Chicago’s hotel market has been hot, not unlike other markets that have experienced significant growth since the recession. But as the hotel market continues to increase supply – more than 2,000 rooms are projected for 2019 – how do hotel owners and operators make their property stand out and attract travelers?
Carrie Wagner, a project engineer with Summit Design + Build, is now working on her third hotel renovation and has helped update hotel designs and make better use of unused space. But, before hotel owners and operators embark on a major renovation, particularly one in an occupied hotel, there are a few things they should consider.
The Top 4 Things to Consider Before Starting a Hotel Renovation
By Carrie Wagner
In hotel renovation projects, there are a number of owner groups involved. The hotel owner funds the project and while they make major decisions, there is usually an owner’s representative involved to make day-to-day decisions and deal with minor issues on the project. The hotel staff and management team, typically employed by the hotel operator, are also involved and are critical for coordination and logistics. And that’s just on the owner side. You can’t forget that you also have an architect, interior designer and contractor as well.
Constant communication is key to keeping all parties on the same page. With varying tiers of hotel ownership, groups are privy to varying degrees of information from the get go. But when the project is fully underway, you may need to engage some team members more than others. While change orders are discussed in depth with the owner’s representative and cost decisions are not shared with the hotel staff, that same onsite team will be integral to mitigating issues on the job.

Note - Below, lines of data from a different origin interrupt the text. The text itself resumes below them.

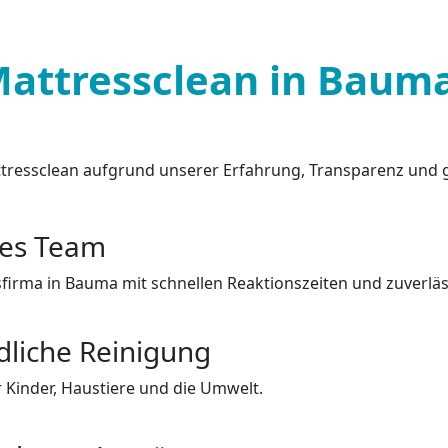
attressclean in Baum
ressclean aufgrund unserer Erfahrung, Transparenz und g
les Team
sfirma in Bauma mit schnellen Reaktionszeiten und zuverlä
dliche Reinigung
 Kinder, Haustiere und die Umwelt.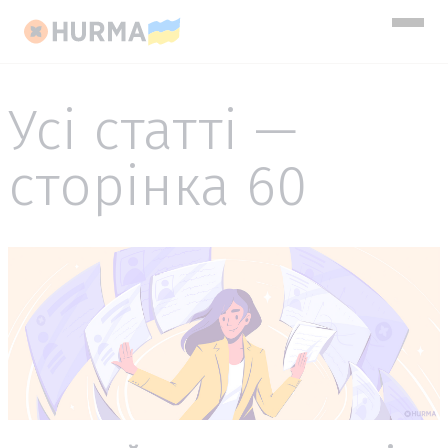
Усі статті —
сторінка 60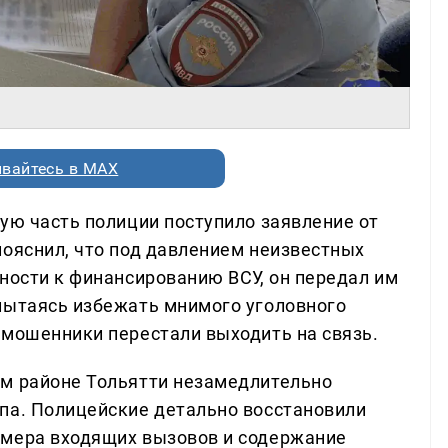
вайтесь в MAX
ую часть полиции поступило заявление от
пояснил, что под давлением неизвестных
ности к финансированию ВСУ, он передал им
пытаясь избежать мнимого уголовного
 мошенники перестали выходить на связь.
ом районе Тольятти незамедлительно
па. Полицейские детально восстановили
омера входящих вызовов и содержание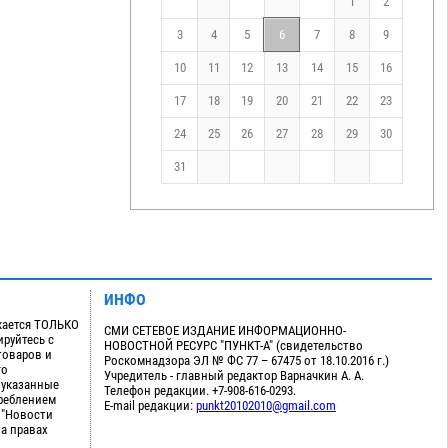
1
2
3
4
5
6
7
8
9
10
11
12
13
14
15
16
17
18
19
20
21
22
23
24
25
26
27
28
29
30
31
ИНФО
кается ТОЛЬКО
СМИ СЕТЕВОЕ ИЗДАНИЕ ИНФОРМАЦИОННО-
руйтесь с
НОВОСТНОЙ РЕСУРС "ПУНКТ-А" (свидетельство
товаров и
Роскомнадзора ЭЛ № ФС 77 – 67475 от 18.10.2016 г.)
го
Учредитель - главный редактор Варначкин А. А.
 указанные
Телефон редакции. +7-908-616-0293.
треблением
E-mail редакции:
punkt20102010@gmail.com
 "Новости
на правах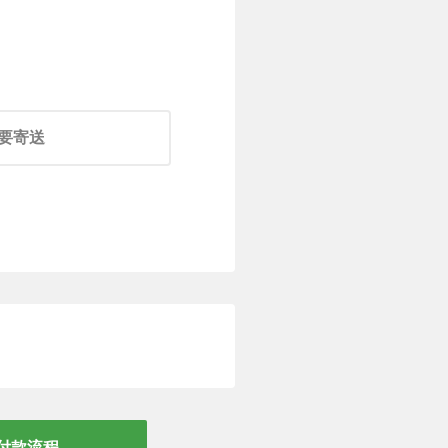
）
要寄送
）
要寄送
付款流程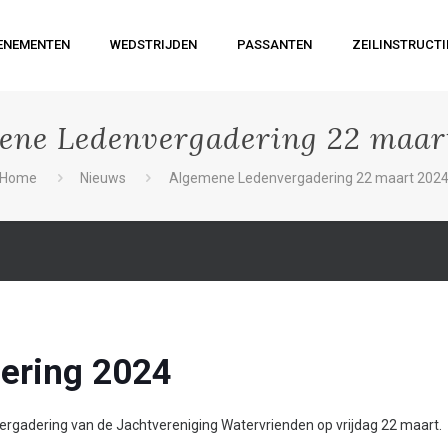
ENEMENTEN
WEDSTRIJDEN
PASSANTEN
ZEILINSTRUCTI
ene Ledenvergadering 22 maar
Home
Nieuws
Algemene Ledenvergadering 22 maart 202
ering 2024
Vergadering van de Jachtvereniging Watervrienden op vrijdag 22 maart.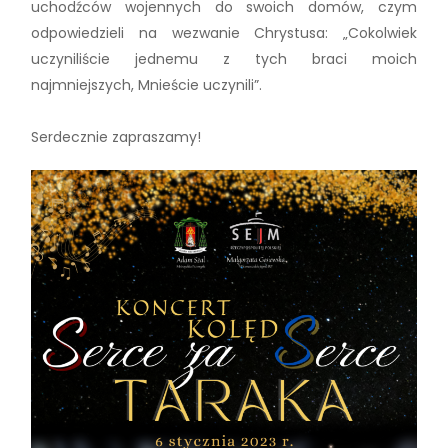
uchodźców wojennych do swoich domów, czym
odpowiedzieli na wezwanie Chrystusa: „Cokolwiek
uczyniliście jednemu z tych braci moich
najmniejszych, Mnieście uczynili”.
Serdecznie zapraszamy!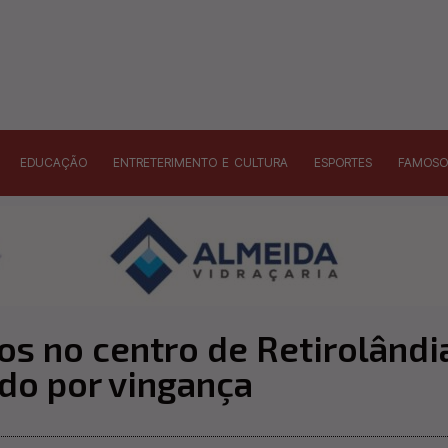
EDUCAÇÃO
ENTRETERIMENTO E CULTURA
ESPORTES
FAMOSO
s no centro de Retirolândi
ado por vingança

During a hotel renovation, owner’s want to interrupt normal business operations as little as possible. So, the hotel remains open for guests and hotel staff, and the project team must consider logistics and sequencing.

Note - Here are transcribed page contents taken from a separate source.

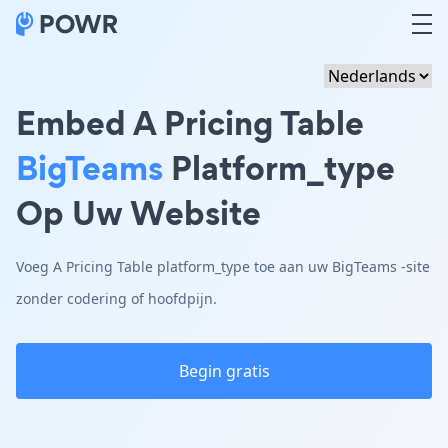
Embed A Pricing Table
BigTeams
Platform_type
Op Uw Website
Voeg A Pricing Table platform_type toe aan uw BigTeams -site
zonder codering of hoofdpijn.
Begin gratis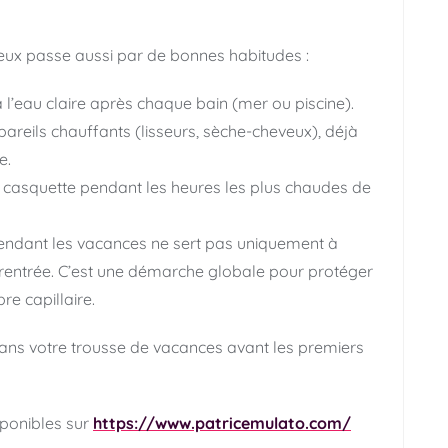
veux passe aussi par de bonnes habitudes :
l’eau claire après chaque bain (mer ou piscine).
areils chauffants (lisseurs, sèche-cheveux), déjà
e.
 casquette pendant les heures les plus chaudes de
endant les vacances ne sert pas uniquement à
 rentrée. C’est une démarche globale pour protéger
re capillaire.
s dans votre trousse de vacances avant les premiers
sponibles sur
https://www.patricemulato.com/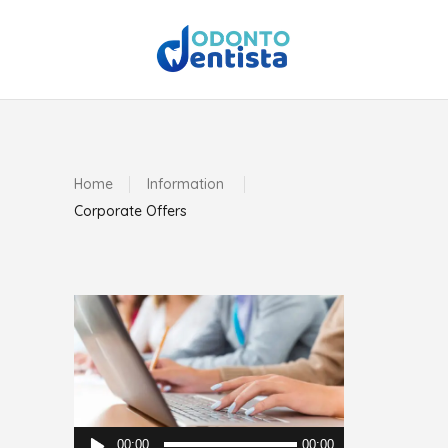
Home
Information
Corporate Offers
Reproductor
00:00
00:00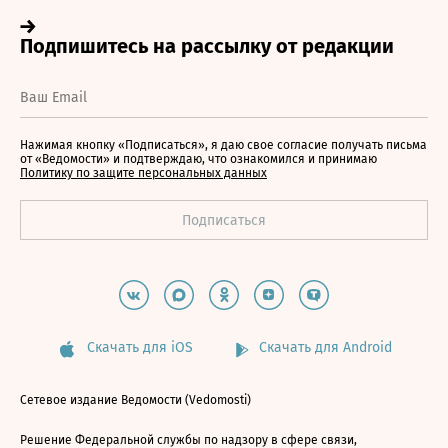
Нажимая кнопку «Подписаться», я даю свое согласие получать письма
от «Ведомости» и подтверждаю, что ознакомился и принимаю
Политику по защите персональных данных
Скачать для iOS
Скачать для Android
Сетевое издание Ведомости (Vedomosti)
Решение Федеральной службы по надзору в сфере связи,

When it comes to logistics, over communicate with the team and write everything down. The hotel logistics plan can be very detailed and could change from the time of an owner meeting to when it is later documented in an email. Many decisions are based on hotel occupancy – again, you want to disrupt the least amount of hotel guests. The project team must be willing to change plans as hotel occupancy at any given time may be higher than originally anticipated.
Similar to logistics, the sequencing of occupied spaces depends on the hotel owner’s priority. On our project at Hotel Indigo, now Claridge House Hotel, the sequencing was first prioritized to keep as much space open as possible. As the project progressed and unforeseen conditions resulted in delays, we ultimately had to close more space for renovation work to accelerate the schedule. And, above all else, safety of hotel guests and staff has to be a number one priority.
Whether the hotel you are renovating was built in the 1980’s or the 1920’s, you’re bound to run into unforeseen conditions. There should always be conversations between the hotel owner, the owner’s rep and the contractor beforehand to determine how unforeseen conditions will be handled because unfortunately, they are inevitable. Documenting existing conditions in writing and photos at the beginning of the job is critical, and establishing clear requirements saves everyone time and money.
When these conversations happen early in anticipation of unforeseen conditions, an allowance can be prepared. Involving subcontractors in these discussions is important as they may have experience with similar situations. Otherwise, construction contingency is what is typically allocated for unforeseen conditions. Just know that they will happen.
Procurement & Lead Times
Stay on top of material delivery dates. This is what drives the schedule for hotel renovations. If there are owner provided materials, the contractor should make sure the material is ordered on time and check on tracking. At our most recent hotel renovation at the Westin River North, we requested lead times early on and let the owner know that with the current schedule, one of the flooring materials would need to be expedited or reselected to keep the schedule.
It’s important to remember when it comes to hotel renovations, no matter how large your team is, what logistical challenges you may face or unforeseen conditions may pop up, everyone is in it for the same reason – to complete the renovation as efficiently and quickly as possible so the hotel can get back to business as normal. There are a lot of moving pieces and there may be difficult conversations and decisions, but when there are, lean on your team and their expertise. The final result is certainly worth it.